L’ascesa al soglio pontificio di Francesco, paladino di una chiesa povera e modesta e certo memore del senso e del modo della visita del suo omonimo d’Assisi al saladino, insinuò in molti credenti, desiderosi d’una chiesa più evangelica e meno baldanzosa, la speranza d’una presa di coscienza della dissonanza tra il messaggio di Gesù e le forme assunte dalle visite apostoliche. Con lui «vola la modestia assoluta» ha dichiarato chi gli è stato compagno di viaggio, con riferimento, però, al solo costo dell’adeguamento dell’aereo alle sue richieste, assai contenute rispetto a quelle dei suoi antecessori.

Invariati a tutt’oggi gli altri costi. Il palco per la messa, nella sua visita a Milano, costò 1 milione 300 mila euro. Undici milioni di dollari il viaggio in Perù, 6 in Ecuador, 10 in Messico, 45 milioni per la sua visita negli USA per il meeting mondiale delle famiglie.

Chi paga? Governi, privati facoltosi, diocesi locali e fedeli con le loro offerte.

Se il vescovo di Ginevra, dove la pecunia non è certo carente, in occasione della visita del papa dichiarava: «Ho buone ragioni di pensare che non resteremo con un debito sul groppone», immaginarsi le chiese in Paesi dove l’indigenza è di casa. Le critiche a questi viaggi, o più precisamente alle forme in cui si svolgono, non le metterà a tacere la dichiarazione del vescovo messicano Eugenio Lira«Nulla è per il Papa. Le spese che si faranno sono al servizio della gente».

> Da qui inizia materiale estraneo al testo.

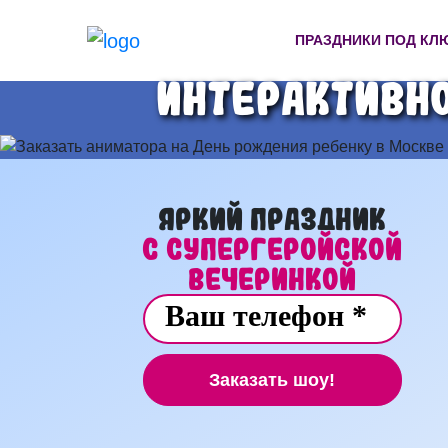
ПРАЗДНИКИ ПОД КЛ
Интерактивно
Яркий праздник
с Супергеройской
вечеринкой
Заказать шоу!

Parole che ripropongono un vecchissimo ritornello. Risalgono ai primi secoli quando l’affluire nelle comunità cristiane di persone danarose coronato, poi, dalla conquista, con grande profusione di potere e denaro, da parte di Costantino della chiesa ormai istituzionalizzata, si pose il problema della ricchezza. Era inutile sfogliare i primi testi cristiani alla ricerca d’una sua giustificazione: o la ricchezza o la sequela di Gesù. Una condivisa ipocrita genialità insinuò la soluzione, a tutt’oggi tranquillizzante chi nella chiesa detiene il baculum di pastore: «Tutto per la maggior gloria di Dio e la salvezza delle anime».